What are my actual legal rights to my children for the holidays?
Of course, this has to be the first question to consider. Typically, co-parents will have alternating rights to Thanksgiving and Christmas each year. Sometimes it can be easiest to just defer to the legal documents, but sometimes you might want to navigate things differently. During my divorce, we set the legal documents this way, but verbally decided we never wanted the other parent to feel deprived of celebrating with our kids—maybe that was a crazy decision, but neither of us could imagine having a Christmas without them. After reviewing the legal side of things, you and your co-parent can more deeply consider holiday plans that are the best fit for your new family dynamic.
What do my kids love about our holidays?
If they are old enough to have big opinions about this sort of thing, involve them in the discussion. Sometimes, we try to shield kids from the sadness or changes that come with divorce, but letting them have a voice in the decisions can be empowering and connecting. I have been casually asking them what they love most about celebrating Thanksgiving and Christmas and what they hope it will be like this year.

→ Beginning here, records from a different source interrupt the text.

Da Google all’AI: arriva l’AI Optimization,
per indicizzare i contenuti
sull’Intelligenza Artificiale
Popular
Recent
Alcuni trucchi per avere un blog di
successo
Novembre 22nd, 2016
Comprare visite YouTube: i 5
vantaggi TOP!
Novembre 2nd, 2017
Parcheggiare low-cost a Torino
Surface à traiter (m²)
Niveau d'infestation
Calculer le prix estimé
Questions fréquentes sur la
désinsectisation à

Depending on their age, it can be fun to make a list together of things that add to their holiday joy and connection like baking and singing together. We can prioritize these things all holiday season, regardless of where they will be spending Thanksgiving or Christmas day. Consider also asking them if they want to try something different? A trip? Or do they want everyone to be together? Their opinion matters and everyone has a say, but ultimately, I have been asking myself …
What do I actually want?
What would feel good for me this year? What parts of the holidays might make me feel lonely? Or interrogated? Sometimes parents (especially mothers) defer to what is best for the kids, but we have to consider our wellbeing as a priority here too.
If, ultimately, we have to spend a special holiday away from our kids, lean into your support. Do you have a sibling or friend who would like to do a Christmas Day hike, swim, or self-care day? Rather than focusing on what you might be missing, make the day special for yourself with plans you might not be able to do otherwise.
What I’m NOT asking myself
To be clear, one question I am not asking myself: will everyone else feel uncomfortable with this decision? Of course, you have to consider your own unique circumstance, but for me, I refuse to let my former great aunt in-law’s opinion of me stop me from spending a holiday the way that works best for me and my kids. If someone else feels uncomfortable, that is their burden to carry, not mine!
How to support a loved one navigating co-parenting during the holidays
If you are on the other side of the holiday table—maybe you have a sibling getting a divorce and are wondering how to support them and their children—here are my tips:
- Don’t let the fear of awkwardness stop you from reaching out and ask what would feel good for them this year.
- Be willing to let things feel different. Instead of the traditional extended family meal, consider alternatives like volunteering together, ice-skating, hiking, or some other activity you haven’t done before.
This new dynamic is an incredible opportunity to try new things and decide what the holidays should be about for our family. And what we decide this year does not have to set the precedent for every year—we can try something new and learn as we go.